◆ **TASK REQUIREMENTS**:
From the records below, copy each line in which the string "sous" occurs.

◆ **Transcribed page contents**:
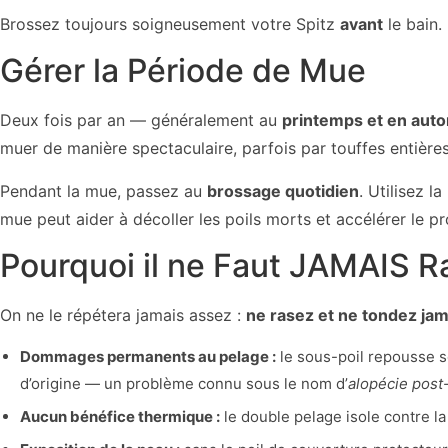
Brossez toujours soigneusement votre Spitz
avant
le bain.
Gérer la Période de Mue
Deux fois par an — généralement au
printemps et en aut
muer de manière spectaculaire, parfois par touffes entières.
Pendant la mue, passez au
brossage quotidien
. Utilisez 
mue peut aider à décoller les poils morts et accélérer le
Pourquoi il ne Faut JAMAIS R
On ne le répétera jamais assez :
ne rasez et ne tondez jam
Dommages permanents au pelage :
le sous-poil repousse so
d’origine — un problème connu sous le nom d’
alopécie post
Aucun bénéfice thermique :
le double pelage isole contre l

◆ **EXERCISE ANSWER**:
le sous-poil repousse so
d’origine — un problème connu sous le nom d’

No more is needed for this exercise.